How the new, 'pump-probe' imaging stacks up against traditional, 'bright-field' microscopy: both techniques reveal when paint pigments are layered or mixed (click to enlarge). Credit: REF. 1

The method produced cross-sections that matched those obtained using conventional microscopy methods. It clearly showed the distinction between a purple made by mixing pigments and one in which the red is laid in a thin, translucent glaze over a separate layer of blue — a common technique in medieval and Renaissance art.

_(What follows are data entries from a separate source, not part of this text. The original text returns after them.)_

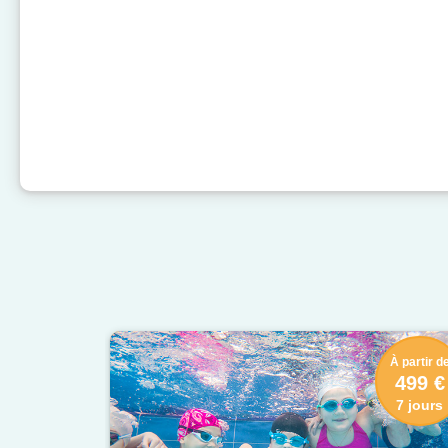
À partir d
499 €
7 jours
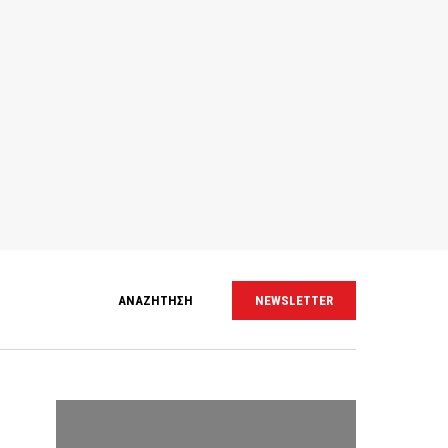
ΑΝΑΖΗΤΗΣΗ
NEWSLETTER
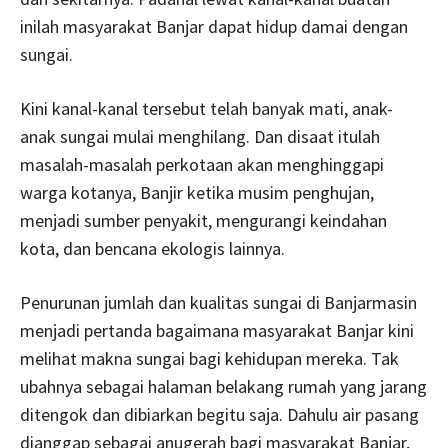
inilah masyarakat Banjar dapat hidup damai dengan
sungai.
Kini kanal-kanal tersebut telah banyak mati, anak-
anak sungai mulai menghilang. Dan disaat itulah
masalah-masalah perkotaan akan menghinggapi
warga kotanya, Banjir ketika musim penghujan,
menjadi sumber penyakit, mengurangi keindahan
kota, dan bencana ekologis lainnya.
Penurunan jumlah dan kualitas sungai di Banjarmasin
menjadi pertanda bagaimana masyarakat Banjar kini
melihat makna sungai bagi kehidupan mereka. Tak
ubahnya sebagai halaman belakang rumah yang jarang
ditengok dan dibiarkan begitu saja. Dahulu air pasang
dianggap sebagai anugerah bagi masyarakat Banjar,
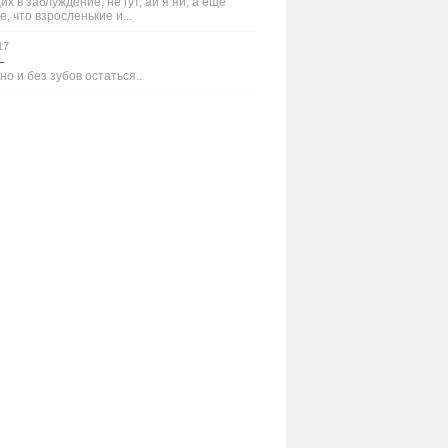
х в заблуждение, не гут, ай я яй, а ещё
е, что взросленькие и...
17
—
но и без зубов остаться..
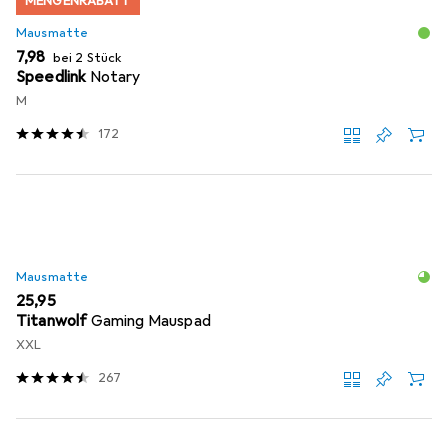
MENGENRABATT
Mausmatte
EUR
7,98
bei 2 Stück
Speedlink
Notary
M
172
Mausmatte
EUR
25,95
Titanwolf
Gaming Mauspad
XXL
267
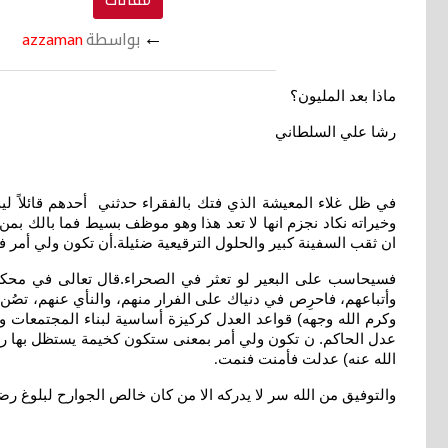
←
بواسطة
azzaman
ماذا بعد المليون؟
رشا علي السلطاني
في ظل غلاء المعيشة الذي فتك بالفقراء حدثني أحدهم قائلاً
وخيراته نكاد نجزم انها لا تعد هذا وهو موظف بسيط فما بالك بمن 
ان ثقب السفينة كبير والحلول الترقيعية ضئيلة.أن تكون ولي أمر 
وأتباعهم، فاحرِص في دنياك على الفرار منهم، والنأي عنهم، تصُن
وكرم الله وجهه) قواعد العدل كركيزة أساسية لبناء المجتمعات واستق
عدل الحاكم. ن تكون ولي أمر بمعنى ستكون كخيمة يستظل بها رع
الله عنه) عدلت فأمنت فنمت
.
والتوفيق من الله سر لا يدركه الا من كان خالص الجوارح لبلوغ رض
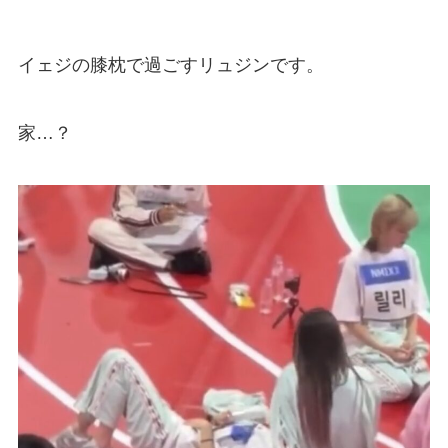
イェジの膝枕で過ごすリュジンです。
家…？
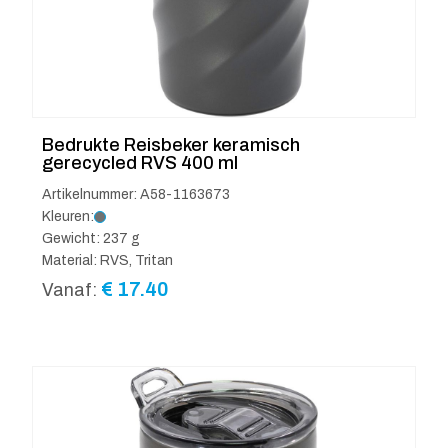
Bedrukte Reisbeker keramisch
gerecycled RVS 400 ml
Artikelnummer: A58-1163673
Kleuren:
Gewicht: 237 g
Material: RVS, Tritan
€
17.40
Vanaf:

The researchers then went on to study a real old painting, the fourteenth-century The Crucifixion by Italian artist Puccio Capanna, which is kept at the NCMA. In an area of the painting depicting a purple robe, the team was able to see layers of ultramarine (under a faded red glaze), iron oxide, ultrathin gold leaf and an iron mineral used as a 'mordant' to stick the gold leaf to the wooden board. All the findings matched up with a tiny physical cross-section removed to validate the results.

“The current practice is to take as few samples as you can get away with,” says Brown. “The ability to take multiple non-destructive ‘samples’ anywhere on the painting is a tremendous advantage.”

What is more, says Warren, because the method can scan large areas, it can reveal differences in brushstroke thickness, which might distinguish “features put in place by a master artist from those done by students and apprentices”.

The laser spectroscopy is not the only non-destructive approach for imaging cross-sections of paintings. X-rays can provide sub-surface imaging, for example, but Warren explains that a strong enough beam requires a synchrotron source, of which there are only a few, highly subscribed facilities in the world. 

“The preliminary results suggest it is a technique with great potential,” says art-conservation scientist Marika Spring of the National Gallery in London. But she cautions that whether it will have important limitations remains to be seen. “It will be interesting to see how generally applicable it proves, once a wider range of paintings have been tested.”